Review of Lou Cevetillo in the Yonkers Herald-Statesman

The Met's 'Zauberflote' sparkles

A fine cast of polished performers and talented newcomers gave us Mozart's final opera "Die Zauberflote" in high style at the Metropolitan Opera Tuesday night.

Though the Marc Chagall production looked a bit dull after all these years, there were some sparkling moments, some offered by tenor David Rendall as Tamino. This role is obviously well-suited to his lyric voice, making him one of the better interpreters of this role at the Met. His voice offers an attractive timbre, and is more than enough to offset his rather still stage presence.

As his Pamina, soprano Gail Robinson sang with style and clarity. With only a few moments of sounding a bit reedy on the top lines, Miss Robinson sang a polished and gratifying performance.

Making her debut last night, coloratura soprano Osceola Davis sang the Queen of the Night. A frightful role to sing even for the 50th time, it could be sheer terror to sing in a debut. Miss Davis did sing her two powerhouse arias a bit cautiously, but seemed to warm up in the final moments of her Act II appearance. Perhaps, nerves could account for the pitch problems on some of the treacherous phrases heard last night from Miss Davis. However, her voice, although light, bears an attractive color and should do well in the right repertory at the Met.
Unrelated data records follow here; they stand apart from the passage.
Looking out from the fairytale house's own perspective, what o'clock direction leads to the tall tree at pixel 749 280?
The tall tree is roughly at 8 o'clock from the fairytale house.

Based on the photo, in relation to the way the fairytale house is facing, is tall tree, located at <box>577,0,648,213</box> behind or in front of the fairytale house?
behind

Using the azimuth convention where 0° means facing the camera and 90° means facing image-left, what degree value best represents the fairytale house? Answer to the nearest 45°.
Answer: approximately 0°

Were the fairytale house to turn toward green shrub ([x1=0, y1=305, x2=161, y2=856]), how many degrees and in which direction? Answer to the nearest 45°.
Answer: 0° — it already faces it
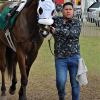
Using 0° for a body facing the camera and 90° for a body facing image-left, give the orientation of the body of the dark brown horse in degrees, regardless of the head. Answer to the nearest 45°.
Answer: approximately 315°
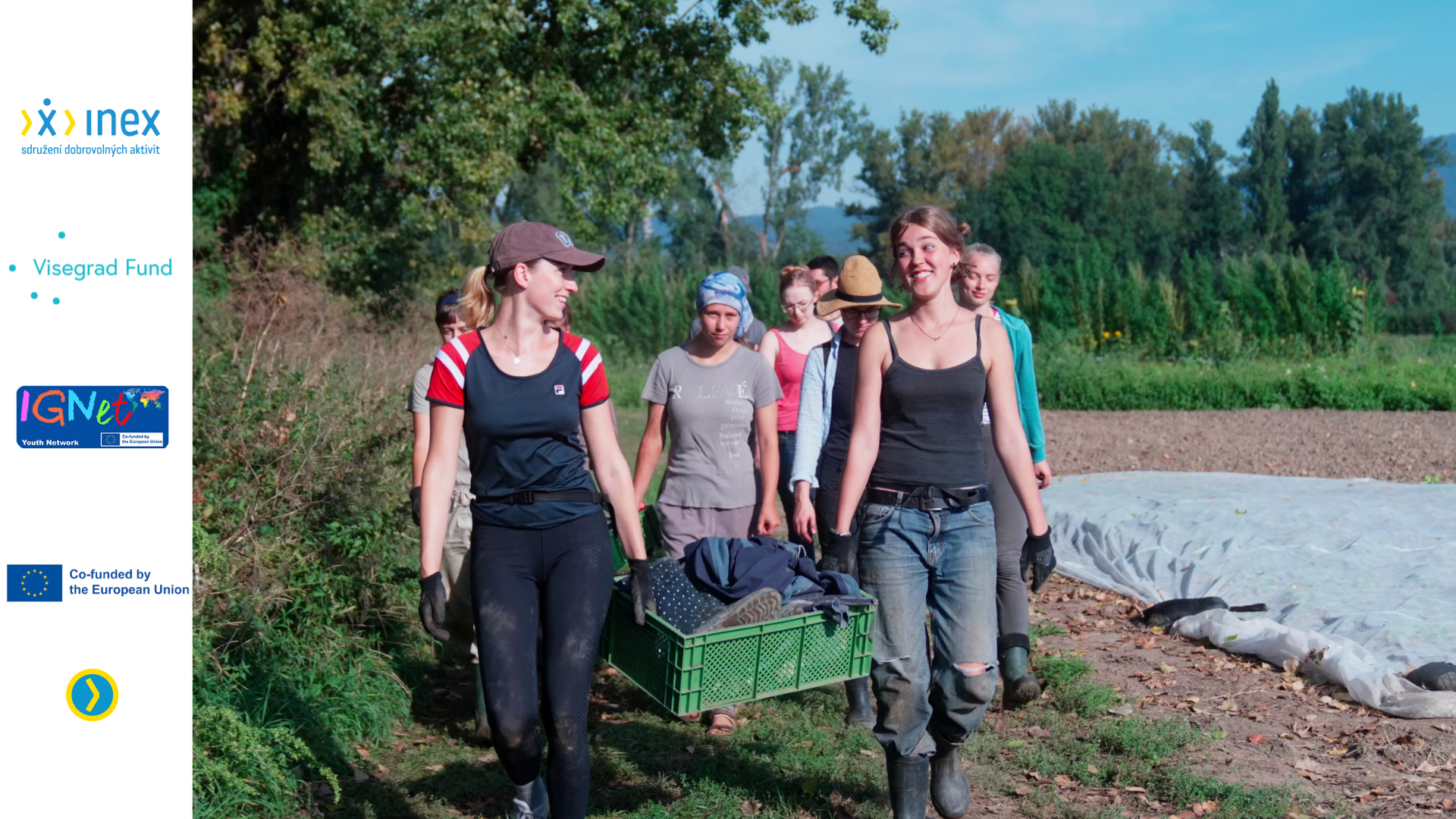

Christian Boesch nearly stole the show as the birdman, Papageno. His endearing stage demeanor and comedic timing made his presence a joy to experience.

John Macurdy, meanwhile, sang a stodgy Sarastro, with some very pleasant middle and top tones. Unfortunately, his bottom tones, crucial to this part, were simply too anemic to make much sense. Macurdy is a veteran bass, but not even his experience could exonerate his lack of range in this role. The comprimario roles of Monostatos and Papagena were ably sung by James Atherton and Louise Wohlafka, respectively.

Although Lawrence Foster did not render a precision performance from the pit, he did address himself to the ensemble nature of this cast. Foster seemed overly concerned with the voices onstage, never overshadowing them with his musicians. Tempi and accents were a bit less than accurate, but he did succeed in making his singers sound their best throughout.